Text passage:
------------------------------------------------
INTERNATIONAL TAX CONFERENCE, held at Toronto: Resolved, That it is within the legitimate province of tax laws to encourage the growth of forests in order to protect watersheds and insure a future supply of timber; and legislation, or constitution amendment where necessary, is recommended for these purposes.
AMERICAN FOREST CONGRESS, Washington, D. C.: Resolved, That we earnestly commend to all state authorities... reducing the burden of taxation on lands held for forest reproduction in order that persons and corporations may be induced to put in practice the principles of forest conservation.
PENNSYLVANIA DEPARTMENT OF FORESTRY: Tax assessors have differing ideas of value and their assessments vary widely. The only remedy for the forest owner is to appeal from the assessment to the county commissioners, and, if here unsuccessful, to the county court, a matter involving both time and expense and frequently more costly than the differences in taxes to be gained; but at the same time the fact is well recognized that forested land is both unequally and unfairly taxed.
H. S. GRAVES, Chief Forester for the United States: The forest areas now owned chiefly by lumber companies will cease to be devastated as soon as fires are stopped. They will not, however, be handled to any large extent with a view of future production until the taxes are placed on a fair basis.
FILIBERT ROTH, Professor of Forestry, University of Michigan, State Fire Warden of Michigan (speaking of frequent local attitude toward non-resident owner):
Though, in truth, these resident people often make their living from the tax money of the non-resident, and though the latter contributes toward every rod of road and every schoolhouse built, and other improvement, yet he is treated as if he were a wrongdoer, is taxed unmercifully, and, in addition, a trespass on his land or forest is excused and it is almost impossible in many places to get conviction.
If the State and local people had treated the owners of timber honestly and had spent a reasonable part of the taxes in giving the protection which the owner had a right to expect under the Constitution, there would still be more than half of our pinery lands covered by forest.
Forestry is no "sugar trust baby," as so many are trying to make it out. Forests can pay taxes as well as any other property. Forestry is like any other honest business, it cannot stand confiscation.
------------------------------------------------
Input data:
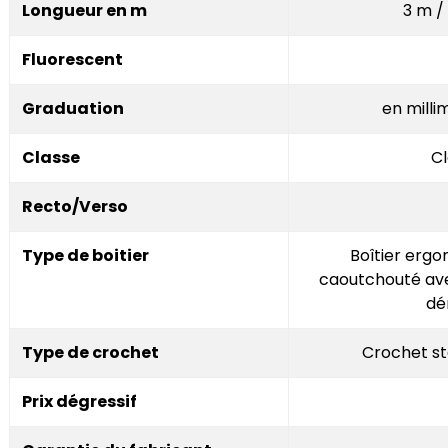
Longueur en m
3 m /
Fluorescent
Graduation
en mill
Classe
Cl
Recto/Verso
Type de boitier
Boîtier erg
caoutchouté av
dé
Type de crochet
Crochet st
Prix dégressif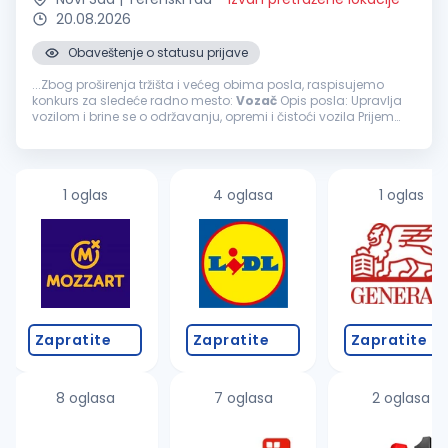
20.08.2026
Obaveštenje o statusu prijave
...Zbog proširenja tržišta i većeg obima posla, raspisujemo
konkurs za sledeće radno mesto:
Vozač
Opis posla: Upravlja
vozilom i brine se o održavanju, opremi i čistoći vozila Prijem
robe Utovar i istovar robe Brine o preuzetoj robi Sortiranje...
1 oglas
4 oglasa
1 oglas
Zapratite
Zapratite
Zapratite
8 oglasa
7 oglasa
2 oglasa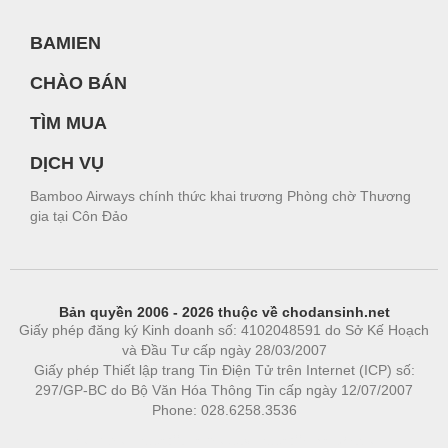
BAMIEN
CHÀO BÁN
TÌM MUA
DỊCH VỤ
Bamboo Airways chính thức khai trương Phòng chờ Thương
gia tại Côn Đảo
Bản quyền 2006 - 2026 thuộc về chodansinh.net
Giấy phép đăng ký Kinh doanh số: 4102048591 do Sở Kế Hoạch
và Đầu Tư cấp ngày 28/03/2007
Giấy phép Thiết lập trang Tin Điện Tử trên Internet (ICP) số:
297/GP-BC do Bộ Văn Hóa Thông Tin cấp ngày 12/07/2007
Phone: 028.6258.3536
Phòng trọ
|
https://bdsgroup.vn
https://kqxs123.com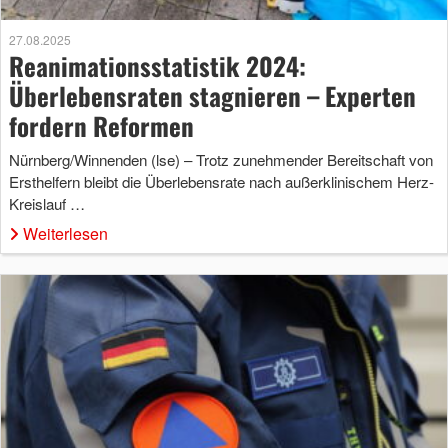
27.08.2025
Reanimationsstatistik 2024:
Überlebensraten stagnieren – Experten
fordern Reformen
Nürnberg/Winnenden (lse) – Trotz zunehmender Bereitschaft von
Ersthelfern bleibt die Überlebensrate nach außerklinischem Herz-
Kreislauf …
Weiterlesen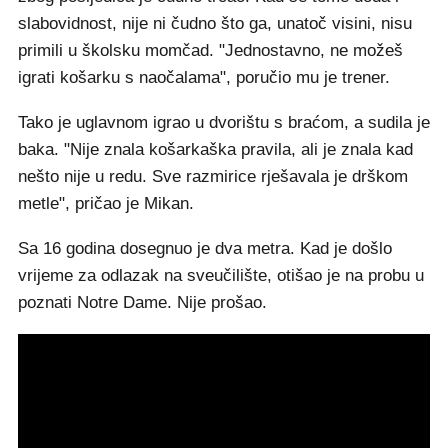
slabovidnost, nije ni čudno što ga, unatoč visini, nisu
primili u školsku momčad. "Jednostavno, ne možeš
igrati košarku s naočalama", poručio mu je trener.
Tako je uglavnom igrao u dvorištu s braćom, a sudila je
baka. "Nije znala košarkaška pravila, ali je znala kad
nešto nije u redu. Sve razmirice rješavala je drškom
metle", pričao je Mikan.
Sa 16 godina dosegnuo je dva metra. Kad je došlo
vrijeme za odlazak na sveučilište, otišao je na probu u
poznati Notre Dame. Nije prošao.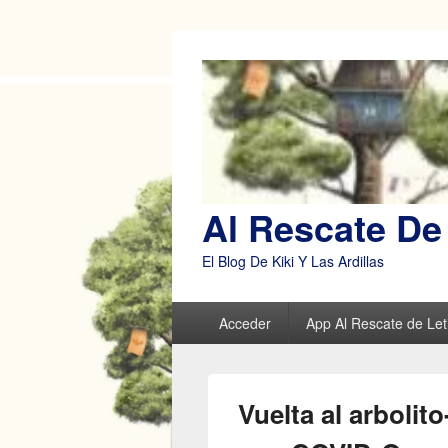
Al Rescate De 
El Blog De Kiki Y Las Ardillas
Menú
Acceder
App Al Rescate de Leti
principal
Vuelta al arbolit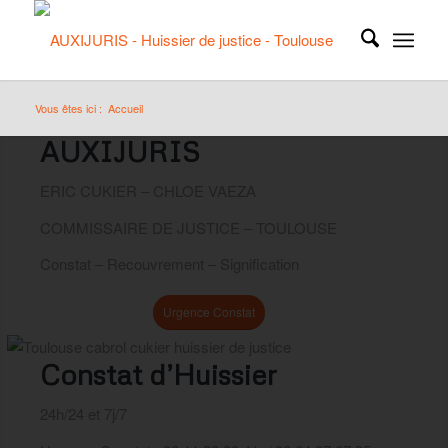
Vous êtes ici :
Accueil
AUXIJURIS
ERIC CUKIER – CHLOE VAEZA
COMMISSAIRE DE JUSTICE – TOULOUSE
Constat – Recouvrement – Signification
Urgence Avocat
Urgence Constat
Constat d’Huissier
24h/24 et 7j/7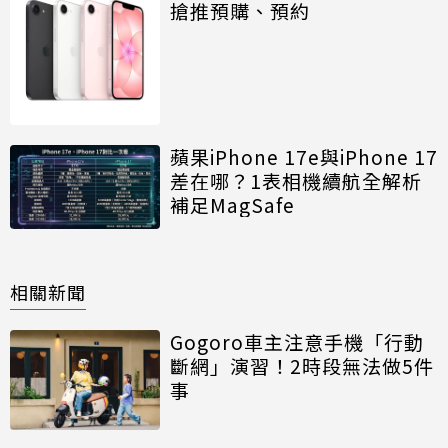
搶推預購、預約
蘋果iPhone 17e與iPhone 17
差在哪？1表相機續航全解析
補足MagSafe
相關新聞
Gogoro車主注意手機「行動
斷網」演習！2時段無法做5件
事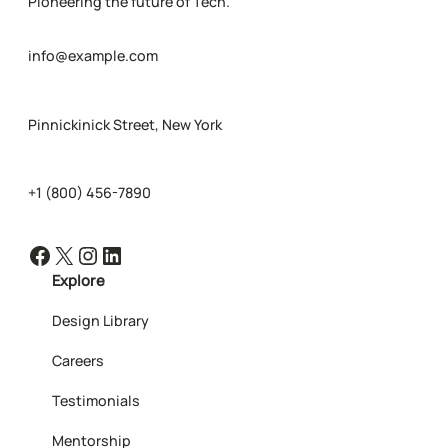
Pioneering the future of Tech.
info@example.com
Pinnickinick Street, New York
+1 (800) 456-7890
Facebook
X
Instagram
LinkedIn
Explore
Design Library
Careers
Testimonials
Mentorship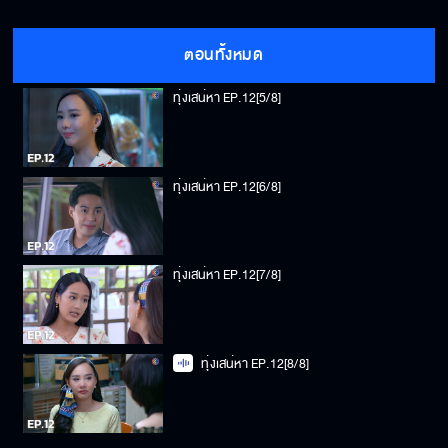
ทุ่งเสน่หา EP.12[4/8]
ตอนทั้งหมด
ทุ่งเสน่หา EP.12[5/8]
ทุ่งเสน่หา EP.12[6/8]
ทุ่งเสน่หา EP.12[7/8]
ทุ่งเสน่หา EP.12[8/8]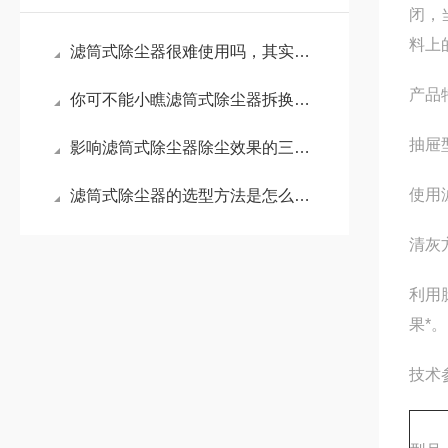
闭，
料上
滤筒式除尘器很难使用吗，其实只有那几招
产品
你可不能小瞧滤筒式除尘器拆换除尘滤芯的步骤
抽屉
影响滤筒式除尘器除尘效果的三大因素
使用
滤筒式除尘器的选型方法是怎么样的
清灰
利用
果*。
技术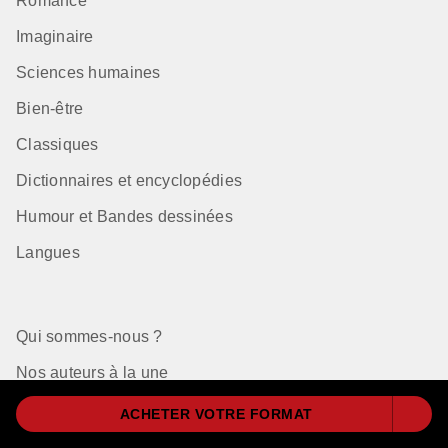
Romance
Imaginaire
Sciences humaines
Bien-être
Classiques
Dictionnaires et encyclopédies
Humour et Bandes dessinées
Langues
Qui sommes-nous ?
Nos auteurs à la une
Règlement Choix des Libraires 2026
ACHETER VOTRE FORMAT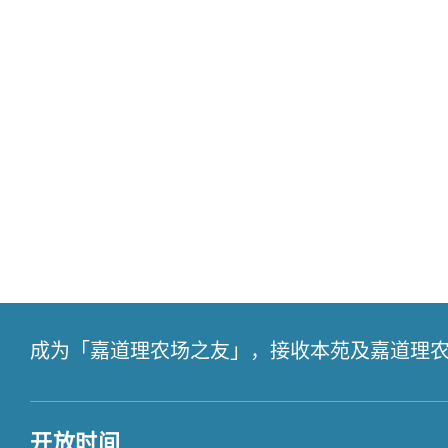
成为「嘉道理农场之友」，接收本苑及嘉道理
开放时间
------------------------------------------------
Exercises:
1. Rewrite the paragraph in the passage on forest taxation that begins "PENNSYLVANIA DEPARTMENT OF FORESTRY: Tax assessors" as a shorter summary that keeps its main facts.
2. In the passage on forest taxation, write out word for word the part that opens with the words containing "AMERICAN FOREST CONGRESS, Washington, D." and closes with "of forest conservation.".

Solutions to the problems:
1. The Pennsylvania Department of Forestry notes that tax assessors value land differently, so assessments vary widely. A forest owner's only remedy is to appeal to the county commissioners and then to the county court. That process takes time and money and often costs more than the tax savings it could win. Forested land is still widely recognized as being taxed unequally and unfairly.

2.
AMERICAN FOREST CONGRESS, Washington, D. C.: Resolved, That we earnestly commend to all state authorities... reducing the burden of taxation on lands held for forest reproduction in order that persons and corporations may be induced to put in practice the principles of forest conservation.